I understand what you are doing. The biggest risk is vacancy. If your properties are in decent to desirable locations, then there should always be a market to rent them. I suggest that you several fail-safe calculations to determine your cash flow break-even: how many months of vacancy before you achieve negative cashflow. How much can you lower your rents and still break even.
“The manipulation of interest rates in an attempt to prevent normal market corrections from happening was fine for a while”
no it was not!!!! that isn’t capitalism
“Or will the people who overpaid for these properties act like adults and take responsibility for their decisions”
and right there is the rub…..nobody has to, they will just walk away and or just stop making payments and live mortgage free for years, I’ve seen this happen first hand.
And just like last time when i start to question the insanity i get the same response…..”just buy and if it drops in value just walk away” and when they do nothing bad happens. They even have a name for these morons….(wait, i just thought bout this, i’m calling them morons and yet they get to live mortgage free for years while i pay my fucking bills…) they are called boomerang buyers because they live for months without making payments and banking cash, when they finally get kicked out they go down the street and buy a better house for less with a big fat down payment.
i guess it’s me who’s the moron after all.

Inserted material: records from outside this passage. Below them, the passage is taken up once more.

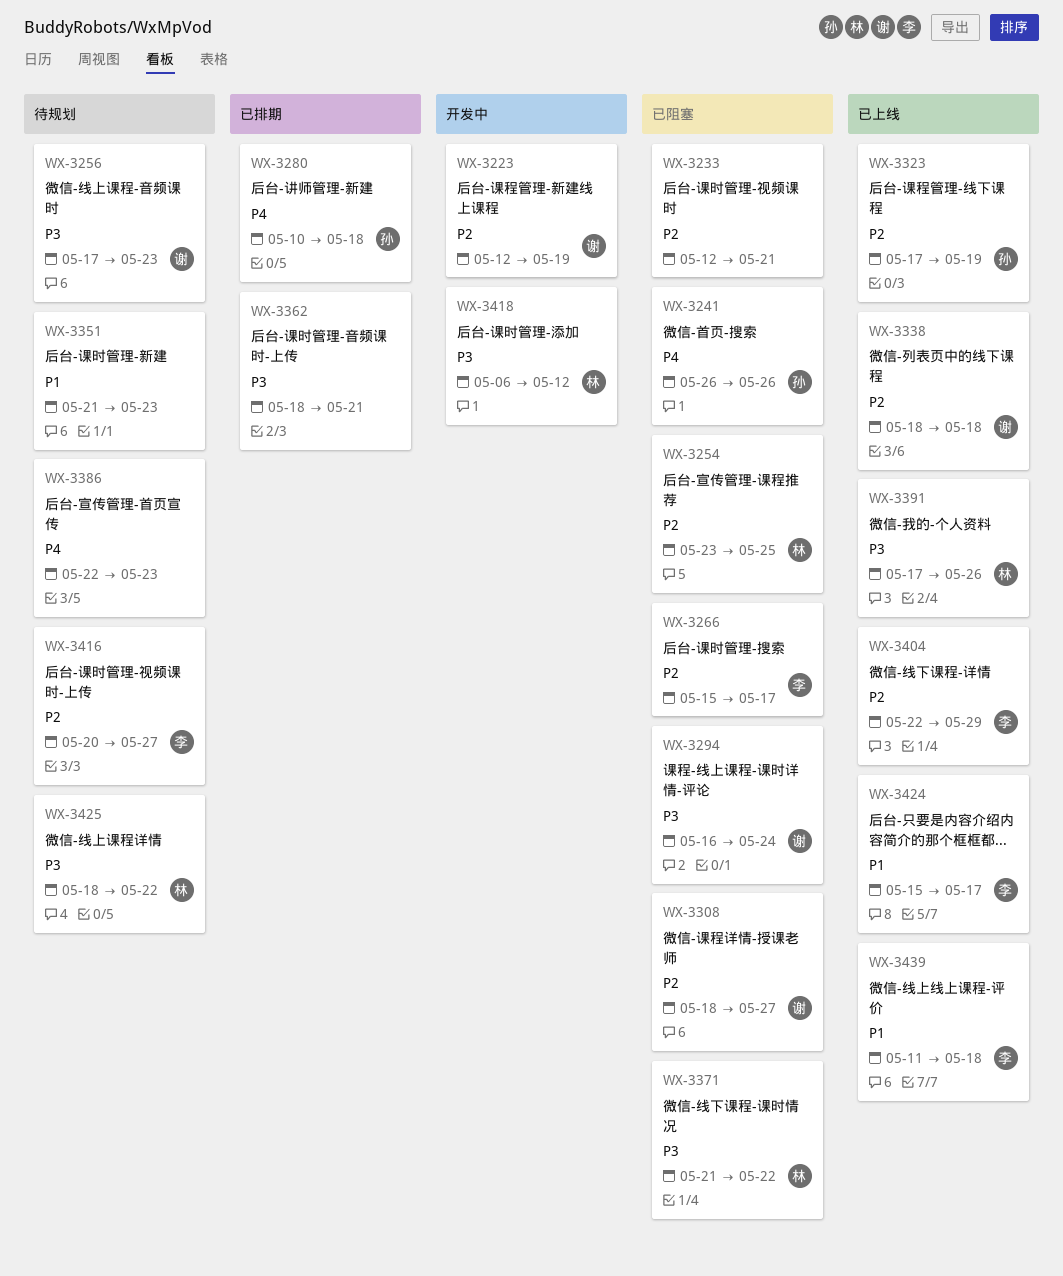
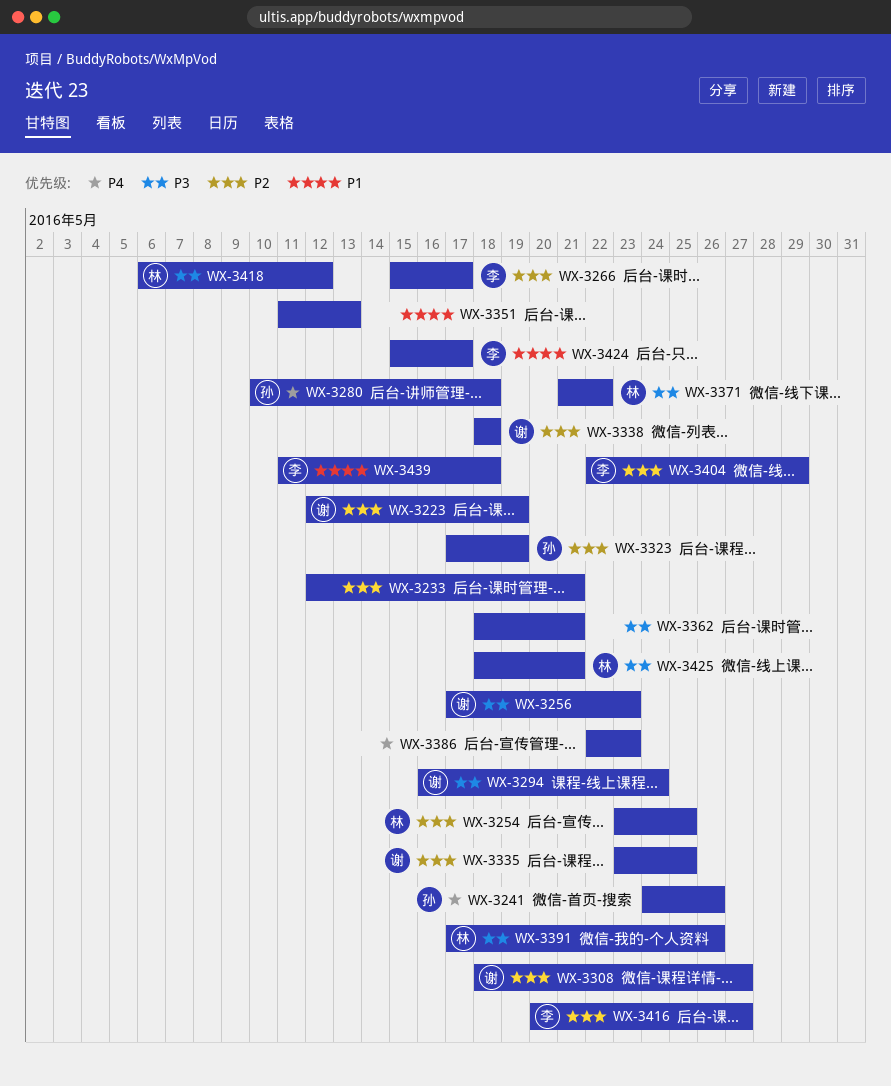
WX-3241, start: May 26 -> May 24
WX-3335: none -> present
WX-3351, start: May 21 -> May 11
WX-3351, due: May 23 -> May 13
WX-3425, due: May 22 -> May 21

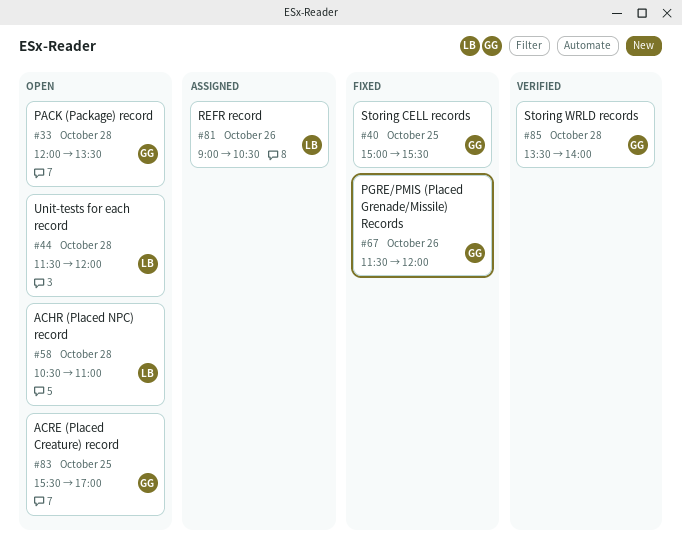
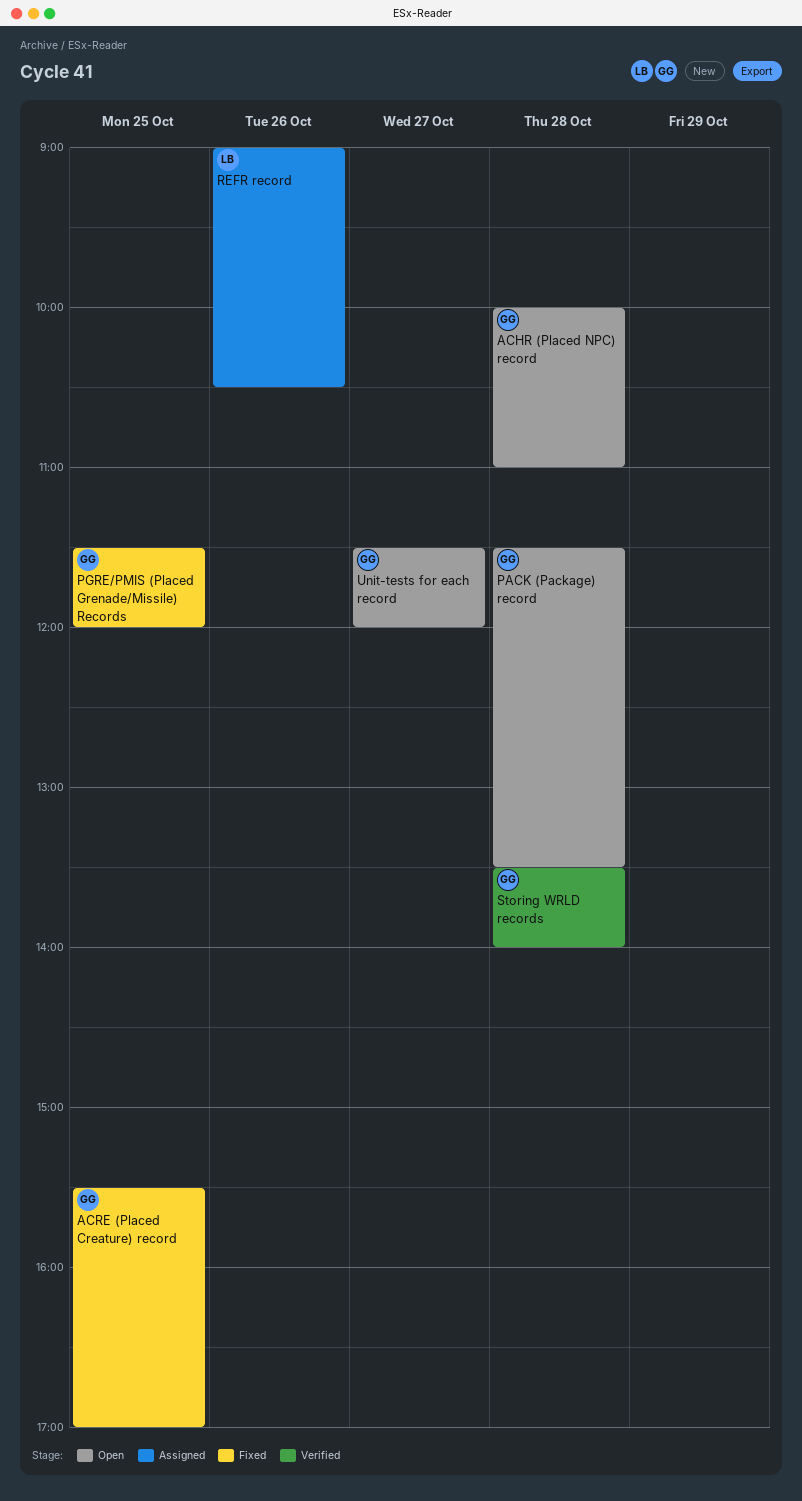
ACHR (Placed NPC) record, owner: LB -> GG
ACHR (Placed NPC) record, begins: 10:30 -> 10:00
ACRE (Placed Creature) record, status: Open -> Fixed
PACK (Package) record, begins: 12:00 -> 11:30
PGRE/PMIS (Placed Grenade/Missile) Records, day: Oct 26 -> Oct 25
Storing CELL records: present -> none
Unit-tests for each record, owner: LB -> GG
Unit-tests for each record, day: Oct 28 -> Oct 27

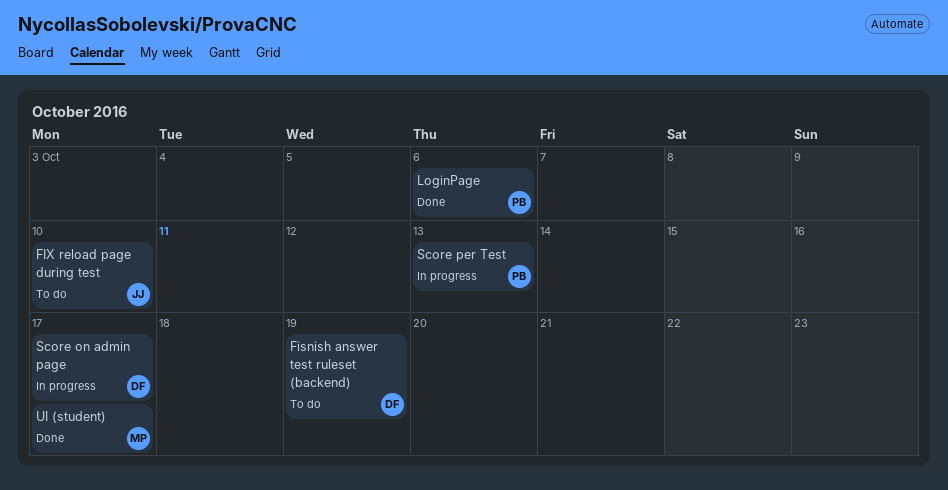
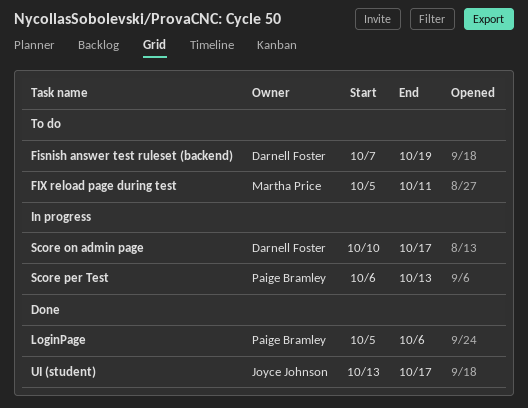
FIX reload page during test, owner: Joyce Johnson -> Martha Price
FIX reload page during test, due: Oct 10 -> Oct 11
UI (student), owner: Martha Price -> Joyce Johnson

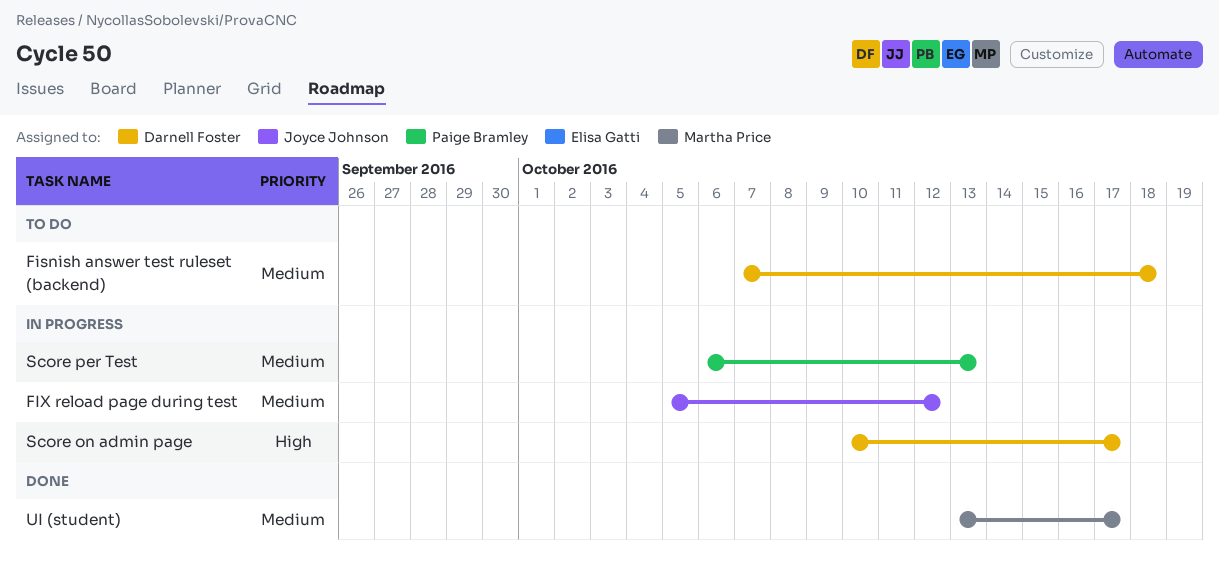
Fisnish answer test ruleset (backend), due: Oct 19 -> Oct 18
FIX reload page during test, status: To do -> In progress
FIX reload page during test, owner: Martha Price -> Joyce Johnson
FIX reload page during test, due: Oct 11 -> Oct 12
LoginPage: present -> none
UI (student), owner: Joyce Johnson -> Martha Price

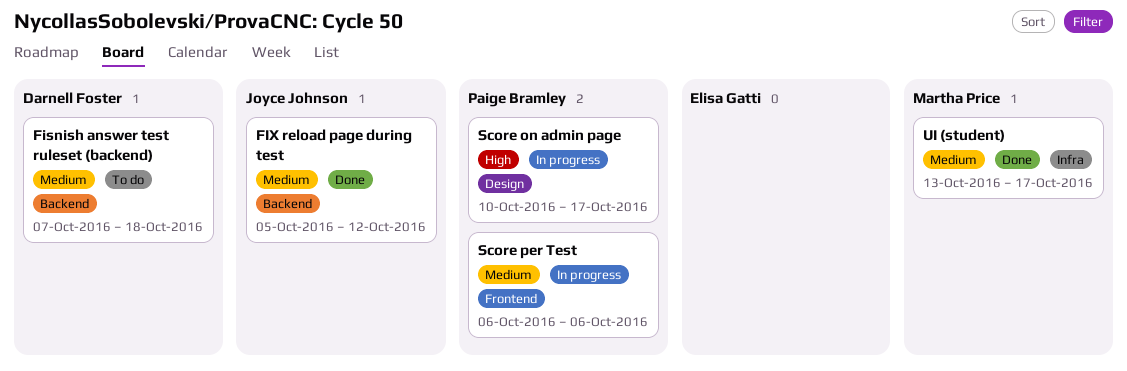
FIX reload page during test, status: In progress -> Done
Score on admin page, owner: Darnell Foster -> Paige Bramley
Score per Test, due: Oct 13 -> Oct 6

yes, prices do seem a tad high for the moment, but if two people want it, it sells.
and i live here, in dc.
Come check out Denver. There’s a bubble of epic proportion forming here. Houses that were selling in the $300s back in 2010 are now selling in the $500s. Anything in the historic areas that’s been remodeled is no less than $700,000. I know that legal marijuana is fueling some of this but it doesn’t make sense. I feel that when the bubble finally bursts, it’s going to be worse than the last one.
Melissa, other folks, gut check please:
We own a house in NW DC that has appreciated. We’re considering moving to NoVa for a yard and better schools for our child. We have three years before kindergarten and don’t dislike our house. Better to sell our DC house now and buy in NoVa in the next year while rates are low, or keep our powder dry and see where the market is in the next 3-4 years?